Reproduce the lines below word for word, from the line containing "Which event on Tuesday" through the line containing "01:50 to 02:30", both included, and nothing else.

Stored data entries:
◆ ◆ ◆ ◆

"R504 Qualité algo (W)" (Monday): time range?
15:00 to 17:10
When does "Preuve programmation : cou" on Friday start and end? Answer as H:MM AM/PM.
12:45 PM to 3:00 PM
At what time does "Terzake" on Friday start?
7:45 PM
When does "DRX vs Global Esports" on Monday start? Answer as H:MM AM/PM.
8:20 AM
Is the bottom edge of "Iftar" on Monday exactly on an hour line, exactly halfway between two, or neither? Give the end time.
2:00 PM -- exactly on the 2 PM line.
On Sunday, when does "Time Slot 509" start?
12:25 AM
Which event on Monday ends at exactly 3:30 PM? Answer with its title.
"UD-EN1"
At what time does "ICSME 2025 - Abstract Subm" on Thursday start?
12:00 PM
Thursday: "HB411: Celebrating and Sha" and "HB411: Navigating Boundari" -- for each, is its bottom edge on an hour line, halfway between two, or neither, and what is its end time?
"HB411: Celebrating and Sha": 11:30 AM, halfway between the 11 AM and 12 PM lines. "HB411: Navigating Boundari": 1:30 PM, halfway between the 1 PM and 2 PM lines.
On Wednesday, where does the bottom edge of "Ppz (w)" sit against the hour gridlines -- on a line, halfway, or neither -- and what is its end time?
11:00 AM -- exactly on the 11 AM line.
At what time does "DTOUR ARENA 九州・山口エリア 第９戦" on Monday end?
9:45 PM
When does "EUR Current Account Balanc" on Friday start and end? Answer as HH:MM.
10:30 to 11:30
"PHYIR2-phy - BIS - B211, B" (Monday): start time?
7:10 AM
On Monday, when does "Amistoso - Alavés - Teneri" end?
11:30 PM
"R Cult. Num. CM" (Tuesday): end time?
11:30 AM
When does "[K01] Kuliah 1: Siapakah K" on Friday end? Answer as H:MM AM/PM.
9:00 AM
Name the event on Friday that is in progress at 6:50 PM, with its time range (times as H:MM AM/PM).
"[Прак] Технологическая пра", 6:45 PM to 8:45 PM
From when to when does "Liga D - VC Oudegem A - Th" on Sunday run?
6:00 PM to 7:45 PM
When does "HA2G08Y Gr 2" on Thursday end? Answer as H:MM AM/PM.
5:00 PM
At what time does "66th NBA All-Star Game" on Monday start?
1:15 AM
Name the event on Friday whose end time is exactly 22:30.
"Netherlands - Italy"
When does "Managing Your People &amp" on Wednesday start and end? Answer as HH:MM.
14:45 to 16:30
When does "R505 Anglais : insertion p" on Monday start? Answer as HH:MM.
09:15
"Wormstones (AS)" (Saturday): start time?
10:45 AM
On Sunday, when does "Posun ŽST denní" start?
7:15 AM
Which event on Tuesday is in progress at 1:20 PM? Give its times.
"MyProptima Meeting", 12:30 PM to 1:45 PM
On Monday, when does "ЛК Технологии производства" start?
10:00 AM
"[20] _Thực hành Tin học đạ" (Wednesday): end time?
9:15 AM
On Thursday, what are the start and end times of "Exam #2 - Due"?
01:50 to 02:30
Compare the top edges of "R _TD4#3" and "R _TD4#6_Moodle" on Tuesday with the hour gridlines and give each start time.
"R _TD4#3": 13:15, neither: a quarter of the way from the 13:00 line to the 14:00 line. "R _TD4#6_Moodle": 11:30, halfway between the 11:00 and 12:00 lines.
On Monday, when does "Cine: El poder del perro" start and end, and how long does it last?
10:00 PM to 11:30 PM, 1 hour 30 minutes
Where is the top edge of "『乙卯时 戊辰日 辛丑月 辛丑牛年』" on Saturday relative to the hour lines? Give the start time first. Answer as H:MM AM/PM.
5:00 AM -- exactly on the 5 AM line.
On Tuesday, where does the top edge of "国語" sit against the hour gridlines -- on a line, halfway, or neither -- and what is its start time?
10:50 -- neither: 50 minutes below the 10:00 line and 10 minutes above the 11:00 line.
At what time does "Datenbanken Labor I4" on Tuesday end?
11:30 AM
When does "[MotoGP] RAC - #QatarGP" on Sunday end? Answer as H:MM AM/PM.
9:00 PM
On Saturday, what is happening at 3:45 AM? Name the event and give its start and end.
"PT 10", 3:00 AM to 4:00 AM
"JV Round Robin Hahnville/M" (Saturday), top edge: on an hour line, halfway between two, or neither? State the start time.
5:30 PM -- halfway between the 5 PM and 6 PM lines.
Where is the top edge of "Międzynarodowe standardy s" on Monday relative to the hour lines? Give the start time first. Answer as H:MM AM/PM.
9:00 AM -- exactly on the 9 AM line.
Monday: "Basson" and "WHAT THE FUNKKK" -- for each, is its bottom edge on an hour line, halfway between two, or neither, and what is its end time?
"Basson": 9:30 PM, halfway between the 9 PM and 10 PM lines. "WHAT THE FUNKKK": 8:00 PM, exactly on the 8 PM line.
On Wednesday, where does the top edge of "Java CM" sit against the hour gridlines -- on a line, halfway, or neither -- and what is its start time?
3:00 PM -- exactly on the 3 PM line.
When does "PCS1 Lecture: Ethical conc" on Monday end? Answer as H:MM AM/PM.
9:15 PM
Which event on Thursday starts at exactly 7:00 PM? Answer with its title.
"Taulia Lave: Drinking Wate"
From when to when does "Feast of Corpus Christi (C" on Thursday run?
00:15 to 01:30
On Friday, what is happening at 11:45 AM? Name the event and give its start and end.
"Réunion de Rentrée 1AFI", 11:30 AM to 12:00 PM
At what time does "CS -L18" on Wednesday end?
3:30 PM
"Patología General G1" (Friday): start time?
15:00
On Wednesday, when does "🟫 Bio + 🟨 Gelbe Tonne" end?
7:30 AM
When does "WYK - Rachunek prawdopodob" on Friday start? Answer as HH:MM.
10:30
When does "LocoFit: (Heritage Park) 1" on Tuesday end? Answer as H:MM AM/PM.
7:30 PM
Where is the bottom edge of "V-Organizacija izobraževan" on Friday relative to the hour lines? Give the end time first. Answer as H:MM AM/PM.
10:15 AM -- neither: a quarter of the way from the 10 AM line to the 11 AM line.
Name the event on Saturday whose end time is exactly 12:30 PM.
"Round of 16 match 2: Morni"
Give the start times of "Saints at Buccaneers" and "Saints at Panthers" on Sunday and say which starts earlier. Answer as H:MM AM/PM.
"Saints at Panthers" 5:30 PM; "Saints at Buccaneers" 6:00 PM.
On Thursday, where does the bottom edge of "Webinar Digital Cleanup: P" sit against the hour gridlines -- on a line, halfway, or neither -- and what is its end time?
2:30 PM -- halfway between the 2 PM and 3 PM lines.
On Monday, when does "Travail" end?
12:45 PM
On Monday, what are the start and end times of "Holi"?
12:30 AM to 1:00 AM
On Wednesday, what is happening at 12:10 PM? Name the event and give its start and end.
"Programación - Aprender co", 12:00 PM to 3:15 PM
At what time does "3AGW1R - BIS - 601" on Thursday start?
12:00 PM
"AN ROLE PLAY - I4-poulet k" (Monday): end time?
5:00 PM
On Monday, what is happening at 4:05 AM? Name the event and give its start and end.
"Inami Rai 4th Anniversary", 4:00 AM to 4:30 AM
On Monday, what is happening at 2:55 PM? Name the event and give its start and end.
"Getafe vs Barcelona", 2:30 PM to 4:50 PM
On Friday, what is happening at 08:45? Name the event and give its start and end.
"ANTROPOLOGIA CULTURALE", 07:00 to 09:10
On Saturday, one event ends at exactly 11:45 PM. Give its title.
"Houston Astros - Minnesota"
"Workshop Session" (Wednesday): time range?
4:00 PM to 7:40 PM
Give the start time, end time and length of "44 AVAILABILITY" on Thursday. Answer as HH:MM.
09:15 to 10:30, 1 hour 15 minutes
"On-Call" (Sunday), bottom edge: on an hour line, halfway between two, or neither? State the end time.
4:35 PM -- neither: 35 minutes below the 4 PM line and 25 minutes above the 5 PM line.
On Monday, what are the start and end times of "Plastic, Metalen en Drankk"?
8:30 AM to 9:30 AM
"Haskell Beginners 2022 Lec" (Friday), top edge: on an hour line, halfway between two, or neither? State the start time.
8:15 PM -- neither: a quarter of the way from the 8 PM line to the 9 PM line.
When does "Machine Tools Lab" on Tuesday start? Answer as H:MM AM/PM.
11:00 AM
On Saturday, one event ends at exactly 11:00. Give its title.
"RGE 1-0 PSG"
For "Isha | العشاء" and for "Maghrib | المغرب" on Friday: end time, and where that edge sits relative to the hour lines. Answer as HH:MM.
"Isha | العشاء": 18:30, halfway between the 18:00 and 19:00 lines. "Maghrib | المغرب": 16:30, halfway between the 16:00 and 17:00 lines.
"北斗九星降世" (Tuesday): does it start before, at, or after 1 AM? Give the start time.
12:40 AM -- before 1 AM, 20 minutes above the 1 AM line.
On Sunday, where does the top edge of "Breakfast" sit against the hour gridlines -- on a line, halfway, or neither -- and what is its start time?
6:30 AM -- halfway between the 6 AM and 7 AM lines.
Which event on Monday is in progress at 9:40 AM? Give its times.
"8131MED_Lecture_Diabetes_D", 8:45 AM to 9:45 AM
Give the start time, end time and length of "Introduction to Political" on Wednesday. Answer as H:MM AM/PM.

◆ ◆ ◆ ◆

Response to the task>
Which event on Tuesday is in progress at 1:20 PM? Give its times.
"MyProptima Meeting", 12:30 PM to 1:45 PM
On Monday, when does "ЛК Технологии производства" start?
10:00 AM
"[20] _Thực hành Tin học đạ" (Wednesday): end time?
9:15 AM
On Thursday, what are the start and end times of "Exam #2 - Due"?
01:50 to 02:30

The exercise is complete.